» ACTIONS TO TAKE
1: Answer these questions from the Qt build system glossary:
(a) Which common build tools does the glossary name?
(b) Which tools does the glossary say the build system of Qt does not include?
(c) What other name does the glossary give for a build whose build directory is the same as its source directory?
2: List every build system generator that the Qt build system glossary gives as an example.
3: Continue the Qt build system glossary from the point at which it stops.

Qt Build System Glossary
To be on the same page when talking about Qt build system related topics, we're offering here a collection of used terms.
- 1 Build System
- 2 Build Tool
- 3 Build System Generator
- 4 In-source Build
- 5 Out-of-source Build
- 6 Shadow Build
- 7 Developer Build
- 8 Prefix Build
- 9 Non-prefix Build
- 10 Top-level Build
- 11 Per-repository Build
- 12 debug-and-release build
- 13 Framework Build
- 14 Documentation-only Build
- 15 Qt tests
- 16 qmake trace file
- 17 CMake trace file
- 18 Repo Target Sets
- 19 Apps and tools shipped by Qt
- 20 CMake verbosity
- 21 Reporting build system issues
The build system of Qt is the collection of files that describe how to build Qt from source.
This includes, among others, the project files and all configure-related files.
It does not include QMake, CMake, make or ninja.
In the widest sense, those are tools that contribute to the build.
Common build tools are ninja, make, nmake and jom.
We can count build system generators to the the build tools.
Build System Generator
Build system generators are tools that take a high-level project description as input (e.g. a qmake project file) and output a lower level build system (e.g. a Makefile). Examples are QMake, CMake, gyp or gn.
This means that your build directory is the same as your source directory. This is also called in-tree build.

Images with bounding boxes
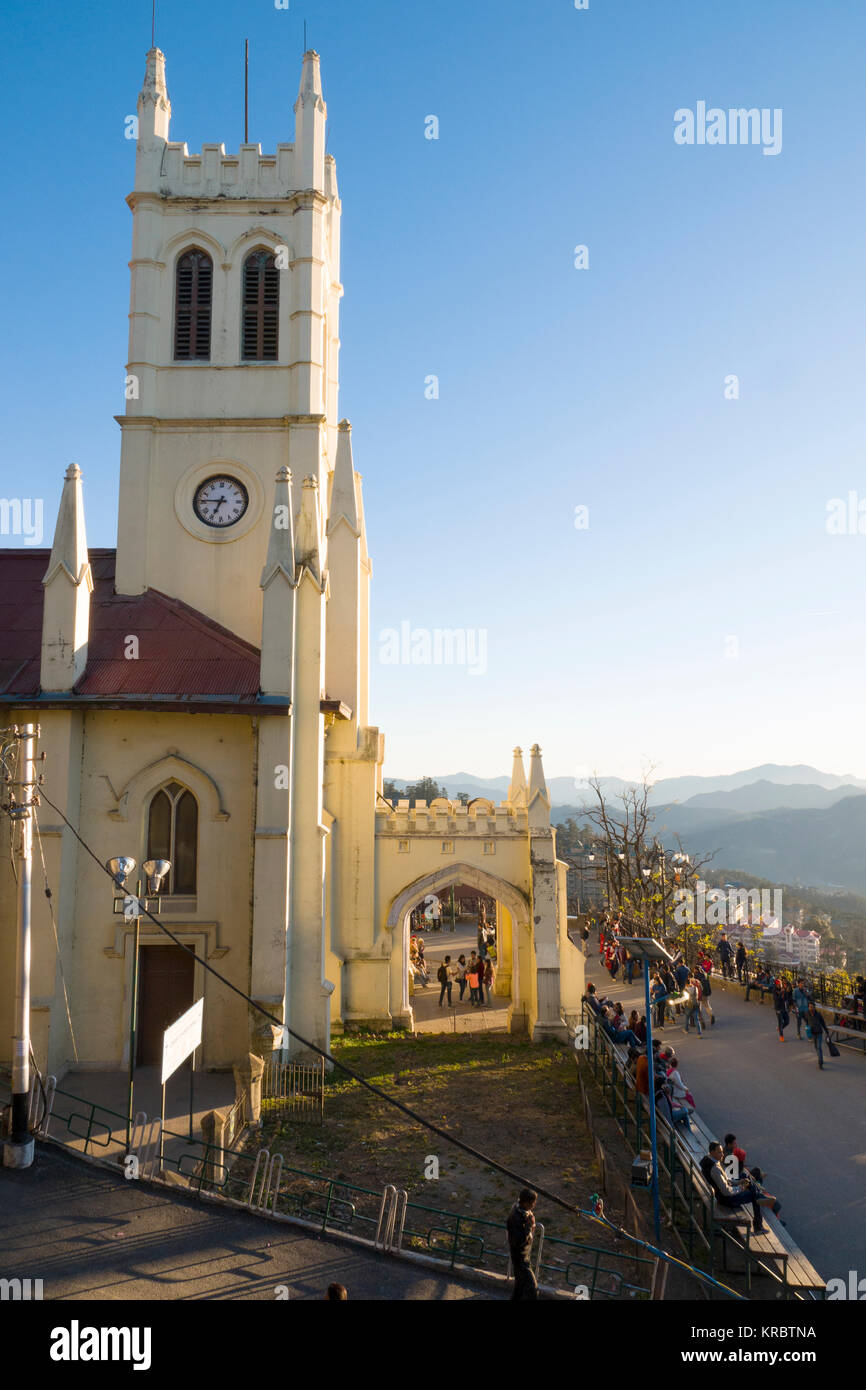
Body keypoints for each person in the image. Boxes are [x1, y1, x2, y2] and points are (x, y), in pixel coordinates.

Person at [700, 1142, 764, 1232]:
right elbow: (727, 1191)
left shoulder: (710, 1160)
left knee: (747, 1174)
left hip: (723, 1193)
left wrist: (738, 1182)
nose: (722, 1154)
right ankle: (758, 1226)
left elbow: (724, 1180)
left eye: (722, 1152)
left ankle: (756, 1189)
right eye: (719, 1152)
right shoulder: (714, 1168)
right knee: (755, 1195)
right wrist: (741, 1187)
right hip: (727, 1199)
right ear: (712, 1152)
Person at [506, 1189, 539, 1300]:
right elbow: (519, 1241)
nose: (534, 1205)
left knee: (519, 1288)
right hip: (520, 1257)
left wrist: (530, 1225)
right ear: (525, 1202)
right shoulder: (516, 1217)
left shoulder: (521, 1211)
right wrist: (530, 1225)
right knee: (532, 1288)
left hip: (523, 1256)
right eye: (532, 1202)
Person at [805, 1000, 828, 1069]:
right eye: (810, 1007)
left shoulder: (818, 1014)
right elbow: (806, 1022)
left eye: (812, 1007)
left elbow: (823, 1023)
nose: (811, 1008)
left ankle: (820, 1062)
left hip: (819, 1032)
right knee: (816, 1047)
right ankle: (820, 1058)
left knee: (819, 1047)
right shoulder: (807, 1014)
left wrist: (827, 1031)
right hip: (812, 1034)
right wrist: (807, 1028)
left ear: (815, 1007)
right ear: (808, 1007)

» TASK-BY-TASK ANSWERS
1:
(a) ninja, make, nmake and jom
(b) QMake, CMake, make and ninja
(c) In-tree build

2:
- QMake
- CMake
- gyp
- gn

3:
$ cd qt-source-dir $ ./configure $ cmake --build . $ cmake --install .
This means that your build directory is outside your source directory.
$ mkdir qt-build-dir $ cd qt-build-dir $ ../qt-source-dir/configure $ cmake --build . $ cmake --install .
This has the advantage that you can have multiple builds of the same source.
Also, it's very easy to do a fresh build by purging your build directory.
This is just another name for out-of-source build.
A developer build of Qt is meant for developers of Qt.
It differs from a non-developer build in two details:
- It's a non-prefix build if the -prefix configure option is omitted. See below for non-prefix builds.
- It enables private tests. Those are autotests that require symbols to be exported that would be hidden under normal circumstances.
$ mkdir qt-build-dir $ cd qt-build-dir $ ../qt-source-dir/configure -developer-build $ cmake --build .
It's perfectly possible to have a developer prefix build:
$ mkdir qt-build-dir $ cd qt-build-dir $ ../qt-source-dir/configure -developer-build -prefix ~/Qt $ cmake --build . $ cmake --install .
This means that you configured Qt with an installation prefix.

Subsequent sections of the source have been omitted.